▶ **Objetivo 1**
Com base no texto sobre o olhar do educador, explique por que o olhar cristalizado e estigmatizante não favorece a manifestação das potencialidades de certas crianças. Responda em até duas frases.
▶ **Objetivo 2**
Dê prosseguimento ao texto sobre o olhar do educador a partir da última frase apresentada.

▶ **Trecho fornecido**
╭──

Johann Heinrich Pestalozzi, educador suíço (1746-1827), também discorre a respeito dizendo que o educando não é semelhante a "um vaso vazio que se deve encher" acrescenta ainda que o educando é: "uma força real, viva, ativa por si mesma que, desde o primeiro momento da sua existência age no sentido de um corpo orgânico sobre seu próprio desenvolvimento" (PESTALOZZI, 2009, p. 160). Esta afirmação abre uma janela importante que deve ser explorada reconhecendo que cada ser humano carrega em si potencialidades, e são com essas potencialidades que o educador trabalhará, no sentido de despertá-las e trazê-las para fora.

Da mesma forma que Rohden (2005, p.13) diz: "...dentro de cada um de nós existe algo maior e melhor do que aquilo que existe fora de nós. O homem é muito mais aquilo que pode vir a ser e deseja ser do que aquilo que é no plano histórico da sua vida. O homem é a sua permanente e silenciosa atitude interna, e não os seus ruidosos atos externos e transitórios. O homem é a sua eterna potencialidade, e não apenas a sua atualidade temporal."

Convém agora perguntar: Qual a qualidade do olhar que precisamos desenvolver para enxergar e confiar na essência não manifesta de uma criança?

Tomemos como referência a vida de Cristo que em toda sua trajetória demonstrou compaixão e ofereceu um olhar atento e individualizado a todos que dele se aproximavam. Qual a qualidade do olhar de Cristo?

Um olhar capaz de alcançar a essência do ser humano, um olhar fluídico, que não se fixa em um único ponto. Um olhar penetrante, de longo alcance, livre de julgamentos e preconceitos, que enxerga a necessidade humana individualizada. Um olhar que se renova a cada dia, criando novas possibilidades de vir a ser. Um olhar profético, capaz de alcançar o futuro, independente das circunstâncias adversas do momento presente, que vê além das aparências e comportamento em si.

Certas crianças encontram-se prisioneiras de um olhar cristalizado e estigmatizante, um olhar viciado, que enxerga as mesmas coisas sempre, e que, portanto, não estimula, não favorece a manifestação de suas potencialidades, pelo contrário, reforça atos externos que não expressam sua essência interior.

Cabe aqui uma citação de Wolfgang von Goethe que demonstra a relevância da relação que deve ser estabelecida com o que ainda não se manifestou: "Trate um homem como ele é e ele permanecerá como é; trate-o como ele deve ser e ele será como pode e deve ser."

Identificamos pela abordagem dos autores citados, a necessidade de um trabalho apurado de autoconhecimento e autoeducação daqueles que se dispõem ao exercício da docência.

╰──

▶ **Seção de dados**

╭──

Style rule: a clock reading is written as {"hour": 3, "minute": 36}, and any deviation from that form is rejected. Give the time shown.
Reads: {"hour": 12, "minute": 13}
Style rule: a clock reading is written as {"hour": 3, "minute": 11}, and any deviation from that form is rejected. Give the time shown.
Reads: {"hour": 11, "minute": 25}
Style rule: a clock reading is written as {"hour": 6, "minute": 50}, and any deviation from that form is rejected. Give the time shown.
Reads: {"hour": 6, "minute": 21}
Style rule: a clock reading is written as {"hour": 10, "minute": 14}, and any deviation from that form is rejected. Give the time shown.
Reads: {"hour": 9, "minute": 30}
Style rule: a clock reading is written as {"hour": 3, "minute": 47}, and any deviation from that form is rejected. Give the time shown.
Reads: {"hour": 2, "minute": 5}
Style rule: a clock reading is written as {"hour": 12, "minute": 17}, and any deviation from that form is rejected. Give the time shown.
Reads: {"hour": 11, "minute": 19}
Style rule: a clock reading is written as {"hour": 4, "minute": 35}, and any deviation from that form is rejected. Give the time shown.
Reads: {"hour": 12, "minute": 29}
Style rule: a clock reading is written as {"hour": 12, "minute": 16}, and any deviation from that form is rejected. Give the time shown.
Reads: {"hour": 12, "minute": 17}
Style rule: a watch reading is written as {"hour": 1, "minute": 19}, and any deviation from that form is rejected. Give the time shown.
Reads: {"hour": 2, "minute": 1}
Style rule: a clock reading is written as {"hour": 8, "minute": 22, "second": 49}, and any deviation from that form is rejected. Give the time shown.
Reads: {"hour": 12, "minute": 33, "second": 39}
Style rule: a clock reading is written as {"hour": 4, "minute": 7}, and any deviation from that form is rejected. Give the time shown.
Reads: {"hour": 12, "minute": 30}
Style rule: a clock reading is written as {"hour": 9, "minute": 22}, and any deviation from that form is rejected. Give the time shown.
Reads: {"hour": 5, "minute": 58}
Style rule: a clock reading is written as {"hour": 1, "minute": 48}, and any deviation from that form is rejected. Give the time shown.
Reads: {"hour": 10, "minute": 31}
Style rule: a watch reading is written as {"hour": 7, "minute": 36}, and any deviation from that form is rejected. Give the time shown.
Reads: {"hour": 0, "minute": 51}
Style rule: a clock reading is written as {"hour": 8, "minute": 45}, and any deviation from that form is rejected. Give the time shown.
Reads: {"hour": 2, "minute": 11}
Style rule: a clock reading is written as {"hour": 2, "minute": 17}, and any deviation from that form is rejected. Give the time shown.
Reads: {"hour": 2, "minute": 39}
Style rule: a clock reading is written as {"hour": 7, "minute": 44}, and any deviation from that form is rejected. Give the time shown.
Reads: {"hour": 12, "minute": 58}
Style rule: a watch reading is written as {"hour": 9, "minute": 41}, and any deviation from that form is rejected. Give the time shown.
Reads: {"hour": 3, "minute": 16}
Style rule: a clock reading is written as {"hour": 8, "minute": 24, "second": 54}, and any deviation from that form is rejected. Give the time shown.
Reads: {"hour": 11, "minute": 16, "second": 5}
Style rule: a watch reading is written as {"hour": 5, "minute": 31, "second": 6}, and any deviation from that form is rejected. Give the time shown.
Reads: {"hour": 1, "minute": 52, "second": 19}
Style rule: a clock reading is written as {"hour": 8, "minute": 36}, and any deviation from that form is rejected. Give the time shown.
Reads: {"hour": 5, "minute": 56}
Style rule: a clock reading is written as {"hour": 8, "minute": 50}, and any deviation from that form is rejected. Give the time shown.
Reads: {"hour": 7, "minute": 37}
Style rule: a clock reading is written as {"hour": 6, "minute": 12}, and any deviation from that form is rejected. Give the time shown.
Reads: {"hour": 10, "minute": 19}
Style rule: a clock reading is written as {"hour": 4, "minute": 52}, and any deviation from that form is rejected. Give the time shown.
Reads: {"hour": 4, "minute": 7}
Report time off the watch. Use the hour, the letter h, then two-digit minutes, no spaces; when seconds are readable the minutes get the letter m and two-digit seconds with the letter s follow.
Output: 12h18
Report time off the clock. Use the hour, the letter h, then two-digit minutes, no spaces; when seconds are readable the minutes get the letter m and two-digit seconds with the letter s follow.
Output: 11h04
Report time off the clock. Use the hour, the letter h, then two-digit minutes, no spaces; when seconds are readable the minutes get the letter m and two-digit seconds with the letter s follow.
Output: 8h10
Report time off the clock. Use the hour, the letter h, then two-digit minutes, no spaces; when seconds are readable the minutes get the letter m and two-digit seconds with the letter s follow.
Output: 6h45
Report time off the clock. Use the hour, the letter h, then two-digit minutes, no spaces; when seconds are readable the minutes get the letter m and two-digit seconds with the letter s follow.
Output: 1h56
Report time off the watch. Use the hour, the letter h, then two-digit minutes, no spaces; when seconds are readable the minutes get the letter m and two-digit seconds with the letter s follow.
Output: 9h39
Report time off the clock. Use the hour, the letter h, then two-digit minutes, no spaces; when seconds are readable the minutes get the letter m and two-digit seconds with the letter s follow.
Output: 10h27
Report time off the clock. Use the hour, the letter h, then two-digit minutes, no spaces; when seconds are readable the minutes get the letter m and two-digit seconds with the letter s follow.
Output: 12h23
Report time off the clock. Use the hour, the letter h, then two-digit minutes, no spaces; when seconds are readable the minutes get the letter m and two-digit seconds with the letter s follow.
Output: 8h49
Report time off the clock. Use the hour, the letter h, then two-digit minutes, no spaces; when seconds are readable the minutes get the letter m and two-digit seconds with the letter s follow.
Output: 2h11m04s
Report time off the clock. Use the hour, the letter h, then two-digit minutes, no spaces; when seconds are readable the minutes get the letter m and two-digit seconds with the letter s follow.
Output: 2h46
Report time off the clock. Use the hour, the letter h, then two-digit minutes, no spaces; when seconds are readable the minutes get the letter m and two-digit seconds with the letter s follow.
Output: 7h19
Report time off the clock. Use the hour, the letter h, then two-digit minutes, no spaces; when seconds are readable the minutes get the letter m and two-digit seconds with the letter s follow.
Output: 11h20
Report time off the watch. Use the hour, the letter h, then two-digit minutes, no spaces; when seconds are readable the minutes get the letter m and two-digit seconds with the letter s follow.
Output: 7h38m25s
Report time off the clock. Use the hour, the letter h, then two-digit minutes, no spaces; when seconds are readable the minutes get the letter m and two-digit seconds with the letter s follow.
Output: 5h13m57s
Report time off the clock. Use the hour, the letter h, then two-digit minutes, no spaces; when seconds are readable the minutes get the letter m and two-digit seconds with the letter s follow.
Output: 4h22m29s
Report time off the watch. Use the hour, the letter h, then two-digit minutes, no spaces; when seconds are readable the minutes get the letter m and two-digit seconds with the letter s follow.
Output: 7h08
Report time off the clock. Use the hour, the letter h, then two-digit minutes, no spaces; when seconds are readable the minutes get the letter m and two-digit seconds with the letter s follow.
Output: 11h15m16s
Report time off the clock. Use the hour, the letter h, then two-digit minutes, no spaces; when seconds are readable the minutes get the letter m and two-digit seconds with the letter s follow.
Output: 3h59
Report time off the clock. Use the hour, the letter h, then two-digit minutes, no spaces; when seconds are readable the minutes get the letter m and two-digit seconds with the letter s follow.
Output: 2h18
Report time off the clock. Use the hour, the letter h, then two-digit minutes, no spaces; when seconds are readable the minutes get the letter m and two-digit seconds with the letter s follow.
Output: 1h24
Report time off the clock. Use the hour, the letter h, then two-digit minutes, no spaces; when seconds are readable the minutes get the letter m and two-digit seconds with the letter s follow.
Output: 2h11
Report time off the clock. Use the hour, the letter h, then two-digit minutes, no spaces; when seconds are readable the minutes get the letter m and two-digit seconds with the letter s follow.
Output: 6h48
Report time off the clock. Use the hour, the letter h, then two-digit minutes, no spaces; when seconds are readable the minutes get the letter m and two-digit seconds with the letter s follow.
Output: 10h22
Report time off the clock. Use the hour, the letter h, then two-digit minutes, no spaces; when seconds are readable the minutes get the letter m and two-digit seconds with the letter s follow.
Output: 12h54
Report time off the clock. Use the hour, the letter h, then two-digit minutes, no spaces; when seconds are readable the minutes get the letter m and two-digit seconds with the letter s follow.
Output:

╰──

▶ **Resposta escrita 1**
Porque se trata de um olhar viciado, que enxerga sempre as mesmas coisas e, portanto, não estimula a criança. Em vez disso, reforça atos externos que não expressam sua essência interior.

▶ **Resposta escrita 2**
Para a compreensão da relevância da autoeducação, analisemos o pensamento de Steiner:

"Não há, basicamente, em nenhum nível, uma outra educação que não seja a auto-educação. [...] Toda educação é autoeducação e nós, como professores e educadores, somos, em realidade, apenas o entorno da criança educando-se a si própria. Devemos criar o mais propício ambiente para que a criança se eduque junto a nós, da maneira como ela precisa educar-se por meio de seu destino interior."

Podemos entender ‘destino interior’ como a essência central distinta, individual do ser humano.

Paulo Freire também fala que é necessário se educar para educar e que se educar é impregnar de sentido cada momento da vida, cada ato do cotidiano.

Portanto, eu educo o outro, educando a mim mesmo, e o que faço enquanto educador, é criar o ambiente favorável em volta da criança, proporcionando assim condições por meio das quais a própria criança se revele.

Como um jardineiro, nossa tarefa é encontrar as condições adequadas para cada tipo de semente, o tipo certo de solo, o adubo adequado, a proteção e irrigação corretas, achar os ingredientes apropriados que darão suporte e força a semente, para que ela brote, surja para fora, emerja sua natureza e cresça formosa.

Levando em conta que uma das características marcantes da criança é sua capacidade imitativa, podemos ressaltar a importância de modelos adequados de homens e mulheres em torno da criança como espelhamento de seres humanos íntegros. A criança não repete apenas a fala, o movimento e gestual do adulto, ela é capaz de assimilar o que o educador é, e assim reproduzir sua maneira de viver. E mais tarde, quando adolescente, de forma contumaz, procurará a veracidade nos educadores, tutores e pais, por meio da comparação entre o que esses falam e suas ações, seu jeito de se colocar no mundo, de ser e viver.

Por esta razão o educador, como referencial para a criança, adolescente e jovem, tem grande responsabilidade, pois atua no campo ético moral. Daí a importância do seu trabalho constante de autoconhecimento, como instrumento de revisão, aprimoramento e desenvolvimento humano, como processo de construção de si mesmo, num contínuo explorar-se, conhecer-se, transformar-se.

Enquanto educadores, precisamos nos tornar modelos mais adequados para as novas gerações que iniciam seus processos de construção de seres humanos no mundo.

A ARTE COMO CAMINHO DE REENCANTAMENTO DA EDUCAÇÃO

A educação convencional que vem se perpetuando, está fundamentada numa concepção materialista, cientificista, mecanicista, pautada na transmissão de conhecimento e informação. Vem privilegiando o desenvolvimento do lado cognitivo, deixando em segundo plano o corpo e a alma da criança. Isto porque o homem moderno tem endeusado a abstração, a fórmula, a quantificação e os avanços tecnológicos.

A partir da concepção do ser humano integral, não podemos mais fundamentar o sistema educacional levando em conta apenas uma parte do que é o homem. Precisamos educar na/para inteireza.

Precisamos educar para a vida, abarcar o coração do homem no processo educativo, considerando seus sentimentos, emoções, relações. É necessário trazer para a educação temas essenciais, como o amor, a alegria, solidariedade, gentileza, temas estes que a racionalidade moderna não comporta por não conseguir explica-los cientificamente.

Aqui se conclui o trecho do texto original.